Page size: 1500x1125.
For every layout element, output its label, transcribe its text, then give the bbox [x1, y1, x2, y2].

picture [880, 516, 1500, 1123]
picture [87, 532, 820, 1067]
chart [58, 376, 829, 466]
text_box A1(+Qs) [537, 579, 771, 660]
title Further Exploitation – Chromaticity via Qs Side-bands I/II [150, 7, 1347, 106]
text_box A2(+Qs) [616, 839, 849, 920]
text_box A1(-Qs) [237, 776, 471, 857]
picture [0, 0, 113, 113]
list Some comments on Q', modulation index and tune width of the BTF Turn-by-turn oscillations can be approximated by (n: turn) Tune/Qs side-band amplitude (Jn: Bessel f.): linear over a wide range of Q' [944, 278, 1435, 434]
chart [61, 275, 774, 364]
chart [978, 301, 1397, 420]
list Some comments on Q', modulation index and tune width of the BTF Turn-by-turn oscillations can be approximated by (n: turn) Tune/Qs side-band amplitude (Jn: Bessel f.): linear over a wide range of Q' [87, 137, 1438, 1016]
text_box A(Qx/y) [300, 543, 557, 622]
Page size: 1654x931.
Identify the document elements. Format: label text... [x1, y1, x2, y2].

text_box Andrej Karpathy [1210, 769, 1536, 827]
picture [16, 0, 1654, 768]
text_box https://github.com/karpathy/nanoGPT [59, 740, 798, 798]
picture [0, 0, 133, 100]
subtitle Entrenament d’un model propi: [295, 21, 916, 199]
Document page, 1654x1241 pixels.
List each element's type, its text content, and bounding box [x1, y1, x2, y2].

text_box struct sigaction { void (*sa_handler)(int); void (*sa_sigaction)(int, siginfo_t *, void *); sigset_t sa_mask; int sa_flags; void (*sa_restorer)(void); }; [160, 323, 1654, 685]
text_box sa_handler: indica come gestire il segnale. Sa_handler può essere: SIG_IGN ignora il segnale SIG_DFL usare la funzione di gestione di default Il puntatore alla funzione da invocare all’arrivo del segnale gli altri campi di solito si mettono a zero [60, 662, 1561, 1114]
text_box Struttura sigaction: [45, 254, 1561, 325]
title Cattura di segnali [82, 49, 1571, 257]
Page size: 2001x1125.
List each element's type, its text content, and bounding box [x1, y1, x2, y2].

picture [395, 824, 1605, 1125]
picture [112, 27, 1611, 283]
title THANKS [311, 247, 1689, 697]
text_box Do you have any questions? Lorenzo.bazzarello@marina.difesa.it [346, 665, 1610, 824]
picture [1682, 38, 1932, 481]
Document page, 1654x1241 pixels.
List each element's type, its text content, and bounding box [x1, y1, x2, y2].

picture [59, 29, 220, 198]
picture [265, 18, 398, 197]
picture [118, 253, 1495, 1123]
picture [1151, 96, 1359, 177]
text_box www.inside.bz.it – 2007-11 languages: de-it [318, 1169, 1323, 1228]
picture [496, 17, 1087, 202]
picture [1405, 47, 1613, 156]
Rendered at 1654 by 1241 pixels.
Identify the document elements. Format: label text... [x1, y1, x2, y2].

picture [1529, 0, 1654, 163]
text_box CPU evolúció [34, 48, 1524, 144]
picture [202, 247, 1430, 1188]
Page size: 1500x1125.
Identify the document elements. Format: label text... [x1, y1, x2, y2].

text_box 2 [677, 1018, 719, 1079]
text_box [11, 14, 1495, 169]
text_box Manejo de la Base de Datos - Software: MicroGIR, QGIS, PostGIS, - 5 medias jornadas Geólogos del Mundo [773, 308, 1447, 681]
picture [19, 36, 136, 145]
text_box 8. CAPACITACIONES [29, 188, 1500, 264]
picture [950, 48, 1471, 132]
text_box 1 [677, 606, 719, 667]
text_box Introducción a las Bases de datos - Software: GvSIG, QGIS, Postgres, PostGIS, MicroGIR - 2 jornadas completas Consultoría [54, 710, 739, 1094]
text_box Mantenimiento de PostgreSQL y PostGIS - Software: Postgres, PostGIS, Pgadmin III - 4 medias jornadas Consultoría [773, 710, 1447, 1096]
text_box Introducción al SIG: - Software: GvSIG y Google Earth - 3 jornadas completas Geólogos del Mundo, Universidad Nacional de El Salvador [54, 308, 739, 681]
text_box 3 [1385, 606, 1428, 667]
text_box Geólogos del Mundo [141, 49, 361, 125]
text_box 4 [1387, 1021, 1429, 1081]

Stated problem:
Reproduce every item above word for word, without altering a single line.

Result:
Page size: 1500x1125.
For every layout element, output its label, transcribe its text, then give the bbox [x1, y1, x2, y2].

picture [880, 516, 1500, 1123]
picture [87, 532, 820, 1067]
chart [58, 376, 829, 466]
text_box A1(+Qs) [537, 579, 771, 660]
title Further Exploitation – Chromaticity via Qs Side-bands I/II [150, 7, 1347, 106]
text_box A2(+Qs) [616, 839, 849, 920]
text_box A1(-Qs) [237, 776, 471, 857]
picture [0, 0, 113, 113]
list Some comments on Q', modulation index and tune width of the BTF Turn-by-turn oscillations can be approximated by (n: turn) Tune/Qs side-band amplitude (Jn: Bessel f.): linear over a wide range of Q' [944, 278, 1435, 434]
chart [61, 275, 774, 364]
chart [978, 301, 1397, 420]
list Some comments on Q', modulation index and tune width of the BTF Turn-by-turn oscillations can be approximated by (n: turn) Tune/Qs side-band amplitude (Jn: Bessel f.): linear over a wide range of Q' [87, 137, 1438, 1016]
text_box A(Qx/y) [300, 543, 557, 622]
Page size: 1654x931.
Identify the document elements. Format: label text... [x1, y1, x2, y2].

text_box Andrej Karpathy [1210, 769, 1536, 827]
picture [16, 0, 1654, 768]
text_box https://github.com/karpathy/nanoGPT [59, 740, 798, 798]
picture [0, 0, 133, 100]
subtitle Entrenament d’un model propi: [295, 21, 916, 199]
Document page, 1654x1241 pixels.
List each element's type, its text content, and bounding box [x1, y1, x2, y2].

text_box struct sigaction { void (*sa_handler)(int); void (*sa_sigaction)(int, siginfo_t *, void *); sigset_t sa_mask; int sa_flags; void (*sa_restorer)(void); }; [160, 323, 1654, 685]
text_box sa_handler: indica come gestire il segnale. Sa_handler può essere: SIG_IGN ignora il segnale SIG_DFL usare la funzione di gestione di default Il puntatore alla funzione da invocare all’arrivo del segnale gli altri campi di solito si mettono a zero [60, 662, 1561, 1114]
text_box Struttura sigaction: [45, 254, 1561, 325]
title Cattura di segnali [82, 49, 1571, 257]
Page size: 2001x1125.
List each element's type, its text content, and bounding box [x1, y1, x2, y2].

picture [395, 824, 1605, 1125]
picture [112, 27, 1611, 283]
title THANKS [311, 247, 1689, 697]
text_box Do you have any questions? Lorenzo.bazzarello@marina.difesa.it [346, 665, 1610, 824]
picture [1682, 38, 1932, 481]
Document page, 1654x1241 pixels.
List each element's type, its text content, and bounding box [x1, y1, x2, y2].

picture [59, 29, 220, 198]
picture [265, 18, 398, 197]
picture [118, 253, 1495, 1123]
picture [1151, 96, 1359, 177]
text_box www.inside.bz.it – 2007-11 languages: de-it [318, 1169, 1323, 1228]
picture [496, 17, 1087, 202]
picture [1405, 47, 1613, 156]
Rendered at 1654 by 1241 pixels.
Identify the document elements. Format: label text... [x1, y1, x2, y2].

picture [1529, 0, 1654, 163]
text_box CPU evolúció [34, 48, 1524, 144]
picture [202, 247, 1430, 1188]
Page size: 1500x1125.
Identify the document elements. Format: label text... [x1, y1, x2, y2].

text_box 2 [677, 1018, 719, 1079]
text_box [11, 14, 1495, 169]
text_box Manejo de la Base de Datos - Software: MicroGIR, QGIS, PostGIS, - 5 medias jornadas Geólogos del Mundo [773, 308, 1447, 681]
picture [19, 36, 136, 145]
text_box 8. CAPACITACIONES [29, 188, 1500, 264]
picture [950, 48, 1471, 132]
text_box 1 [677, 606, 719, 667]
text_box Introducción a las Bases de datos - Software: GvSIG, QGIS, Postgres, PostGIS, MicroGIR - 2 jornadas completas Consultoría [54, 710, 739, 1094]
text_box Mantenimiento de PostgreSQL y PostGIS - Software: Postgres, PostGIS, Pgadmin III - 4 medias jornadas Consultoría [773, 710, 1447, 1096]
text_box Introducción al SIG: - Software: GvSIG y Google Earth - 3 jornadas completas Geólogos del Mundo, Universidad Nacional de El Salvador [54, 308, 739, 681]
text_box 3 [1385, 606, 1428, 667]
text_box Geólogos del Mundo [141, 49, 361, 125]
text_box 4 [1387, 1021, 1429, 1081]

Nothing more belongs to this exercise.